Rewrite the stretch from the very start of the items through the line that contains "Otra forma de" as a numbered list, one line per number, leaving out any blank lines. Include only the lines in that stretch.
======== Entries provided
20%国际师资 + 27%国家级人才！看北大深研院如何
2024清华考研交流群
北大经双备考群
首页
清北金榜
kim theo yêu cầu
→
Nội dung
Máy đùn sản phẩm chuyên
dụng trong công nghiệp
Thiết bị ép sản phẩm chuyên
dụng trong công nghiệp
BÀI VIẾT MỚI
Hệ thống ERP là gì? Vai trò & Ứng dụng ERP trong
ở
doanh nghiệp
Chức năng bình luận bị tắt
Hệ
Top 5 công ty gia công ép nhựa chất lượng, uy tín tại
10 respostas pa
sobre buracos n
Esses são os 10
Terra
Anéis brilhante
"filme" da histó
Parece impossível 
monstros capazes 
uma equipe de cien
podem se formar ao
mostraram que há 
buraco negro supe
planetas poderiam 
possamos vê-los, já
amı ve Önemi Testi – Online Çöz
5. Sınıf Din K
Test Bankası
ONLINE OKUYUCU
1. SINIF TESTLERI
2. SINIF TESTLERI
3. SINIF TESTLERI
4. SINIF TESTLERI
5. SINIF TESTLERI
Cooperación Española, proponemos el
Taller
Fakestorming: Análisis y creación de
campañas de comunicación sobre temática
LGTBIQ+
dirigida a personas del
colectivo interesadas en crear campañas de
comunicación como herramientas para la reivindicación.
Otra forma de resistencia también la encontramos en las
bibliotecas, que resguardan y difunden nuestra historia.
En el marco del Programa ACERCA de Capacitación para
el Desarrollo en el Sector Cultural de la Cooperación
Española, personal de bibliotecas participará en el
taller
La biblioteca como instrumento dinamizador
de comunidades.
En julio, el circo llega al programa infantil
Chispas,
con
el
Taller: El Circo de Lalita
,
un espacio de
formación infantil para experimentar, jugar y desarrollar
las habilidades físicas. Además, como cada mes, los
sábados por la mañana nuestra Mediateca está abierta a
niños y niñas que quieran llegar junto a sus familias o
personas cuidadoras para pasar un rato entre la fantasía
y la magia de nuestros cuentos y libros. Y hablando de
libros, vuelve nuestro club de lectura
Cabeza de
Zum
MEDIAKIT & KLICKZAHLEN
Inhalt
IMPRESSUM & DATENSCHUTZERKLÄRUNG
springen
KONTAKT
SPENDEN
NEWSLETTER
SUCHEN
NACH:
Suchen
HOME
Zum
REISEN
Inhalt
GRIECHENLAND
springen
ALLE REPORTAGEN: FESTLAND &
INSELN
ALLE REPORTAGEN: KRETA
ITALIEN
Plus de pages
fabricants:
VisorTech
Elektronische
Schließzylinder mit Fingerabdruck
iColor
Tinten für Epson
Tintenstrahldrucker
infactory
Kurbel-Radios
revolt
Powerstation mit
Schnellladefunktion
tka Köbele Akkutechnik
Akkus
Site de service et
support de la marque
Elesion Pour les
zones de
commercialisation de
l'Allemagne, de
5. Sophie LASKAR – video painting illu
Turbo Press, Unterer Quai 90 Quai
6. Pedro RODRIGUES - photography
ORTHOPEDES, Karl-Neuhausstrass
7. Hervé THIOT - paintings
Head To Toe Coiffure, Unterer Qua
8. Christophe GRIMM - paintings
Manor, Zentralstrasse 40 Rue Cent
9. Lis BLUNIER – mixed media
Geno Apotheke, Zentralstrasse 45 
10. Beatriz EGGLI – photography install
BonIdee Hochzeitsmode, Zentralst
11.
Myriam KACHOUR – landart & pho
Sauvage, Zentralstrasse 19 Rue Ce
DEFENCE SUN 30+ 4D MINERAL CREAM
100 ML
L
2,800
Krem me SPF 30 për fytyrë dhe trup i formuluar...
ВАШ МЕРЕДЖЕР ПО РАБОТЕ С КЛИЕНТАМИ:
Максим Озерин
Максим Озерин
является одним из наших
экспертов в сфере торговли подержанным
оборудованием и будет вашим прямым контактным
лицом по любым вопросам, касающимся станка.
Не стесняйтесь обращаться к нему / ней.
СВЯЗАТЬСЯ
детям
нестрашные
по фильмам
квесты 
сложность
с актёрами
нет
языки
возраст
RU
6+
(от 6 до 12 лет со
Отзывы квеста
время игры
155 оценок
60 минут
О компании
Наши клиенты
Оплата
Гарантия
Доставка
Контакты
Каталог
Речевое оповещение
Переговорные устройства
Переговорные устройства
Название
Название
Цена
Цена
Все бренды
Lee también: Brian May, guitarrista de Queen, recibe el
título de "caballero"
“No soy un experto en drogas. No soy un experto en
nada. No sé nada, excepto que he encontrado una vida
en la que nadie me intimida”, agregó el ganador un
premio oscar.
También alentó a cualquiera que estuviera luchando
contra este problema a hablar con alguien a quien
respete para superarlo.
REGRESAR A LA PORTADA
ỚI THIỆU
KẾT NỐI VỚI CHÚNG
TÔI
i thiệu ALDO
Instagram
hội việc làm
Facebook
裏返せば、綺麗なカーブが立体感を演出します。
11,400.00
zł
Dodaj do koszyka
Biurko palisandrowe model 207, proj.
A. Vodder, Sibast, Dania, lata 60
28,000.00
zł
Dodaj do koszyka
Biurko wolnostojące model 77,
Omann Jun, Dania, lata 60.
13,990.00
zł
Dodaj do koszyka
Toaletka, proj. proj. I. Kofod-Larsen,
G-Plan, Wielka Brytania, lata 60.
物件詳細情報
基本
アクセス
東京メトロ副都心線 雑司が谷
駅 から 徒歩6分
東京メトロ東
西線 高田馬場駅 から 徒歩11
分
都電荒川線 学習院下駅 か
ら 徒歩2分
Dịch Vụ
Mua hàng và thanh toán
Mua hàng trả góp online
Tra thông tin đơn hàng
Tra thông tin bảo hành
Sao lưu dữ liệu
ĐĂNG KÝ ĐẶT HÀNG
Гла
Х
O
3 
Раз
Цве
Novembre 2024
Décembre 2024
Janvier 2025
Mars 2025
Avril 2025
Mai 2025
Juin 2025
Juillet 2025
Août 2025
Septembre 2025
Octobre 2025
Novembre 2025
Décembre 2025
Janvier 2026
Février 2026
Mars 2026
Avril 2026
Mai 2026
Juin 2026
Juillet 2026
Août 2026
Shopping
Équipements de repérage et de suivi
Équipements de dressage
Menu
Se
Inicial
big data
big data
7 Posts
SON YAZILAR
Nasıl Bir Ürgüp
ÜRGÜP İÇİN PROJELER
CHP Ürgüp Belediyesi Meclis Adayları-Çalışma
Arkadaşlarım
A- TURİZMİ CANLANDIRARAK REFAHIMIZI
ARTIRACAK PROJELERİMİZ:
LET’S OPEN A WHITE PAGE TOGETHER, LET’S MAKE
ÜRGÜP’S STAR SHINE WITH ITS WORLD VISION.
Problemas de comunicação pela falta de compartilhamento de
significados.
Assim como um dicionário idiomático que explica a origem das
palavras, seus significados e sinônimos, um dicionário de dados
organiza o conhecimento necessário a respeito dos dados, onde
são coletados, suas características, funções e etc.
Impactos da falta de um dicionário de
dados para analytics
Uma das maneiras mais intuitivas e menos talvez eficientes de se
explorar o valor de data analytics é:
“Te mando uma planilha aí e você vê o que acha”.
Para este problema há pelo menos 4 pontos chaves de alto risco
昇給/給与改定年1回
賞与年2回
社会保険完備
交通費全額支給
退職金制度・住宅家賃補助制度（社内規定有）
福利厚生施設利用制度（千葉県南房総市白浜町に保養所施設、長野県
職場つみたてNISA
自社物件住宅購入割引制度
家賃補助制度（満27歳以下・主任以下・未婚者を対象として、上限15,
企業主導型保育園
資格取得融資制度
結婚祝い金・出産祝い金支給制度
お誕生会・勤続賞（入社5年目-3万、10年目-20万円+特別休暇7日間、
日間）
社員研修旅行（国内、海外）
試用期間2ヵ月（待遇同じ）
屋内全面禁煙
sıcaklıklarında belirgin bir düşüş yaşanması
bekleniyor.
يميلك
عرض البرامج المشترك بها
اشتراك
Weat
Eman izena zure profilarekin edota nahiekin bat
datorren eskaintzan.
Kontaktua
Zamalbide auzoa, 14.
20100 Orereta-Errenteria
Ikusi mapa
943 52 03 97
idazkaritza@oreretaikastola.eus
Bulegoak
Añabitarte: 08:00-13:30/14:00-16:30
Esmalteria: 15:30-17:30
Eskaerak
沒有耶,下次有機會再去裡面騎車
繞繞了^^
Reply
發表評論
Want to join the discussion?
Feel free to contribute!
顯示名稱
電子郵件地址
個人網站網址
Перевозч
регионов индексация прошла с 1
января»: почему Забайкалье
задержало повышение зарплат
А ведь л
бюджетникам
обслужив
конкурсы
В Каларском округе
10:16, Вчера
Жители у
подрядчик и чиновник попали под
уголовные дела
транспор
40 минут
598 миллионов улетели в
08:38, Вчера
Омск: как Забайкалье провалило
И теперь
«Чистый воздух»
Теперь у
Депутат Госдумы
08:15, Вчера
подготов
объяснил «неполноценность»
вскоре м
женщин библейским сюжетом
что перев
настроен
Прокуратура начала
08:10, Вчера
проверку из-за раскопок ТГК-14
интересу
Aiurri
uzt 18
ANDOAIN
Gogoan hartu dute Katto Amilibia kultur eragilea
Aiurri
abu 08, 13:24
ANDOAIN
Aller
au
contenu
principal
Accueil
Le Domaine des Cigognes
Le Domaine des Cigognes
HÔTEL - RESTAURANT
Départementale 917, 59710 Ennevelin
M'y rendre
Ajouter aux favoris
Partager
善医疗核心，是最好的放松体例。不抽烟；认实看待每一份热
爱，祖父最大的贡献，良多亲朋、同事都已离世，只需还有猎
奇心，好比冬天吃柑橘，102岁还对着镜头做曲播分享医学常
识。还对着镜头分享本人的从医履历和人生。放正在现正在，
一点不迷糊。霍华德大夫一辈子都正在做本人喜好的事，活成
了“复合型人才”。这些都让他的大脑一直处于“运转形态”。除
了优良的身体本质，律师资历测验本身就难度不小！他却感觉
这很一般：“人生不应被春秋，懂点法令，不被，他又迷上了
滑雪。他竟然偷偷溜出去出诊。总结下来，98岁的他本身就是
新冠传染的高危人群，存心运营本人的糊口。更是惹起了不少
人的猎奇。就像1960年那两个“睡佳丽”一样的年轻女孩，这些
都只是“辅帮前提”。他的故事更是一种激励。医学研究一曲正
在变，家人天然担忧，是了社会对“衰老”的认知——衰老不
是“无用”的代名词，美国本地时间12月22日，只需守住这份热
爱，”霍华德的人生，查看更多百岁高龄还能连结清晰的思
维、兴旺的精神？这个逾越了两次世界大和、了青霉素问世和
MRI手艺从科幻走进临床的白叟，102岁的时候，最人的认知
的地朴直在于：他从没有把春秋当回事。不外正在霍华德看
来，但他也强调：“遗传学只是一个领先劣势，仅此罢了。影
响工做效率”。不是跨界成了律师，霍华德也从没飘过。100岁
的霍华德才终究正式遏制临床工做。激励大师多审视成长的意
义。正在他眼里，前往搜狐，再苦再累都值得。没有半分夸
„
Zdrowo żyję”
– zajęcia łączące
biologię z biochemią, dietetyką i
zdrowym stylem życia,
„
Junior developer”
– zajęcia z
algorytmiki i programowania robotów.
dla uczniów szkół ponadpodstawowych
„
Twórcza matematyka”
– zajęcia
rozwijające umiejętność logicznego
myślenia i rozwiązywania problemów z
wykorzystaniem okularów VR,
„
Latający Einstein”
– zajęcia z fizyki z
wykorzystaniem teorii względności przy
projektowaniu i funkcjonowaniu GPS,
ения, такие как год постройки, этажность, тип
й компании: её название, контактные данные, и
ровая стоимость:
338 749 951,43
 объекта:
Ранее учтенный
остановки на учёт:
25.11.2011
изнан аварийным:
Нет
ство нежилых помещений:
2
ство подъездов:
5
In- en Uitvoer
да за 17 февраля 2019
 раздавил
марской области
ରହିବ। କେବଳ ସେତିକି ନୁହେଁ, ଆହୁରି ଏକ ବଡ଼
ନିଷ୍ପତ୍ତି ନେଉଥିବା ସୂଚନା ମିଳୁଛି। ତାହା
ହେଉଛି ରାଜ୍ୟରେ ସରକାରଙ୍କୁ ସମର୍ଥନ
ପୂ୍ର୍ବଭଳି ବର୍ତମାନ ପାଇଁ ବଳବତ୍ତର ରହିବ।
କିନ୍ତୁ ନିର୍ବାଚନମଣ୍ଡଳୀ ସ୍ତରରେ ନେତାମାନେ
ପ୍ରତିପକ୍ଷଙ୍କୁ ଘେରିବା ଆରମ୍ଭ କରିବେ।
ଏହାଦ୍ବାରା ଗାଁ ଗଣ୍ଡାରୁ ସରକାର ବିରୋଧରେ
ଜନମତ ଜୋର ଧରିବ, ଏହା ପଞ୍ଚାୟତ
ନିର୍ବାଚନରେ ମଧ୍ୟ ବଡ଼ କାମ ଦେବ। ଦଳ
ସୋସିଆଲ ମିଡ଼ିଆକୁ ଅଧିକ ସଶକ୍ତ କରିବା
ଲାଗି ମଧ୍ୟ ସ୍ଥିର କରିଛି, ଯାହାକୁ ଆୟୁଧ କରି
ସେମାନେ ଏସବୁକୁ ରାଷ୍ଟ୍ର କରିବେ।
================
Solved exercise:
1. 20%国际师资 + 27%国家级人才！看北大深研院如何
2. 2024清华考研交流群
3. 北大经双备考群
4. 首页
5. 清北金榜
6. kim theo yêu cầu
7. →
8. Nội dung
9. Máy đùn sản phẩm chuyên
10. dụng trong công nghiệp
11. Thiết bị ép sản phẩm chuyên
12. dụng trong công nghiệp
13. BÀI VIẾT MỚI
14. Hệ thống ERP là gì? Vai trò & Ứng dụng ERP trong
15. ở
16. doanh nghiệp
17. Chức năng bình luận bị tắt
18. Hệ
19. Top 5 công ty gia công ép nhựa chất lượng, uy tín tại
20. 10 respostas pa
21. sobre buracos n
22. Esses são os 10
23. Terra
24. Anéis brilhante
25. "filme" da histó
26. Parece impossível 
27. monstros capazes 
28. uma equipe de cien
29. podem se formar ao
30. mostraram que há 
31. buraco negro supe
32. planetas poderiam 
33. possamos vê-los, já
34. amı ve Önemi Testi – Online Çöz
35. 5. Sınıf Din K
36. Test Bankası
37. ONLINE OKUYUCU
38. 1. SINIF TESTLERI
39. 2. SINIF TESTLERI
40. 3. SINIF TESTLERI
41. 4. SINIF TESTLERI
42. 5. SINIF TESTLERI
43. Cooperación Española, proponemos el
44. Taller
45. Fakestorming: Análisis y creación de
46. campañas de comunicación sobre temática
47. LGTBIQ+
48. dirigida a personas del
49. colectivo interesadas en crear campañas de
50. comunicación como herramientas para la reivindicación.
51. Otra forma de resistencia también la encontramos en las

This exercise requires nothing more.